Heliyon (Sep 2023)
Hybrid black widow optimization with iterated greedy algorithm for gene selection problems
Abstract
Gene Selection (GS) is a strategy method targeted at reducing redundancy, limited expressiveness, and low informativeness in gene expression datasets obtained by DNA Microarray technology. These datasets contain a plethora of diverse and high-dimensional samples and genes, with a significant discrepancy in the number of samples and genes present. The complexities of GS are especially noticeable in the context of microarray expression data analysis, owing to the inherent data imbalance.
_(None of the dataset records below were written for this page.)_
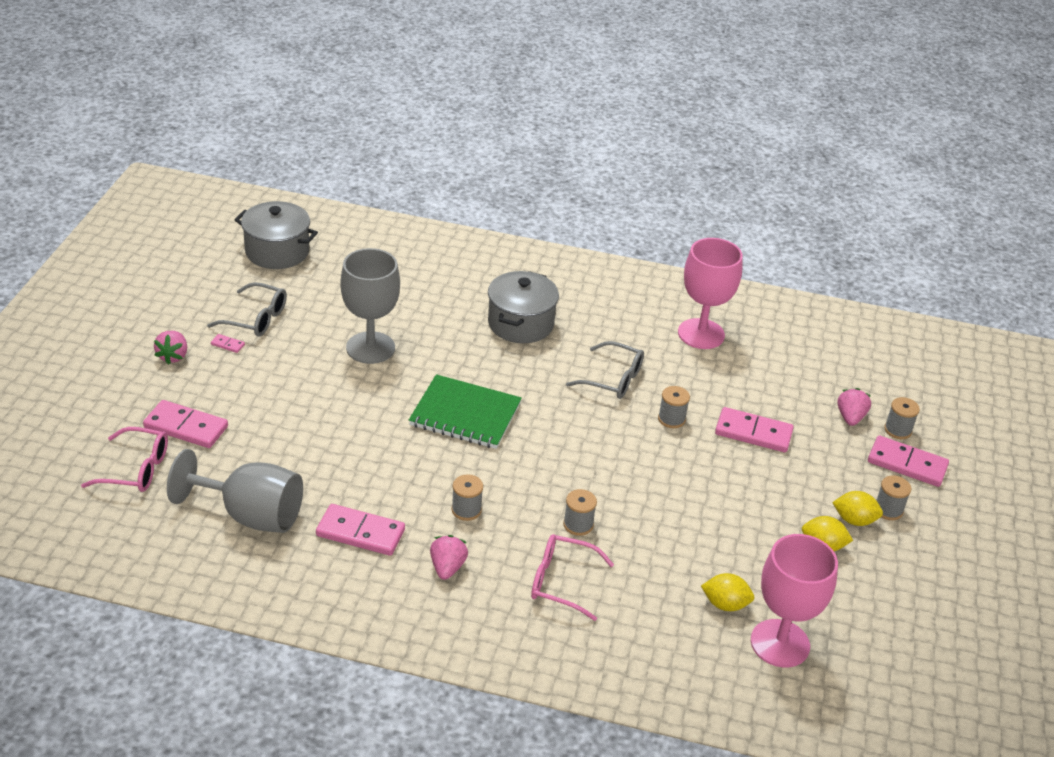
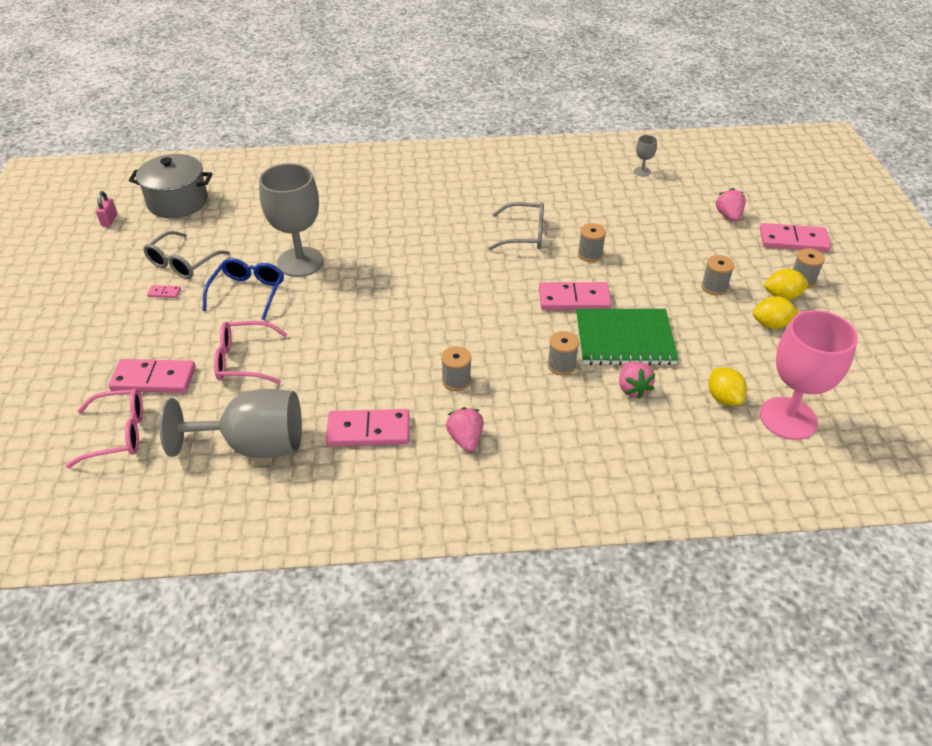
camera: 15 degrees left, 5 degrees up
pink strawberry [154,331,187,364] -> pink strawberry moved to [619,362,655,399]
grey glasses [207,282,287,336] -> grey glasses turned 120 degrees clockwise [143,231,230,279]
green notebook [409,374,522,449] -> green notebook moved to [576,309,678,365]
grey pot [488,271,559,343] -> none
pink glasses [531,534,614,621] -> pink glasses moved to [214,321,288,384]
pink goblet [678,238,743,349] -> none
yellow lemon [701,573,754,611] -> yellow lemon turned 75 degrees clockwise [708,367,747,406]
pink domino [715,407,794,452] -> pink domino moved to [539,282,612,310]
grey spool [884,397,920,439] -> grey spool moved to [701,255,735,295]
none -> pink padlock [96,191,117,227]
none -> blue glasses [203,258,284,320]
none -> grey goblet [634,135,657,177]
The main goal of this study is to offer a simplified and computationally effective approach to dealing with the conundrum of attribute selection in microarray gene expression data. We use the Black Widow Optimization algorithm (BWO) in the context of GS to achieve this, using two unique methodologies: the unaltered BWO variation and the hybridized BWO variant combined with the Iterated Greedy algorithm (BWO-IG). By improving the local search capabilities of BWO, this hybridization attempts to promote more efficient gene selection. A series of tests was carried out using nine benchmark datasets that were obtained from the gene expression data repository in the pursuit of empirical validation. The results of these tests conclusively show that the BWO-IG technique performs better than the traditional BWO algorithm. Notably, the hybridized BWO-IG technique excels in the efficiency of local searches, making it easier to identify relevant genes and producing findings with higher levels of reliability in terms of accuracy and the degree of gene pruning. Additionally, a comparison analysis is done against five modern wrapper Feature Selection (FS) methodologies, namely BIMFOHHO, BMFO, BHHO, BCS, and BBA, in order to put the suggested BWO-IG method's effectiveness into context. The comparison that follows highlights BWO-IG's obvious superiority in reducing the number of selected genes while also obtaining remarkably high classification accuracy. The key findings were an average classification accuracy of 94.426, average fitness values of 0.061, and an average number of selected genes of 2933.767.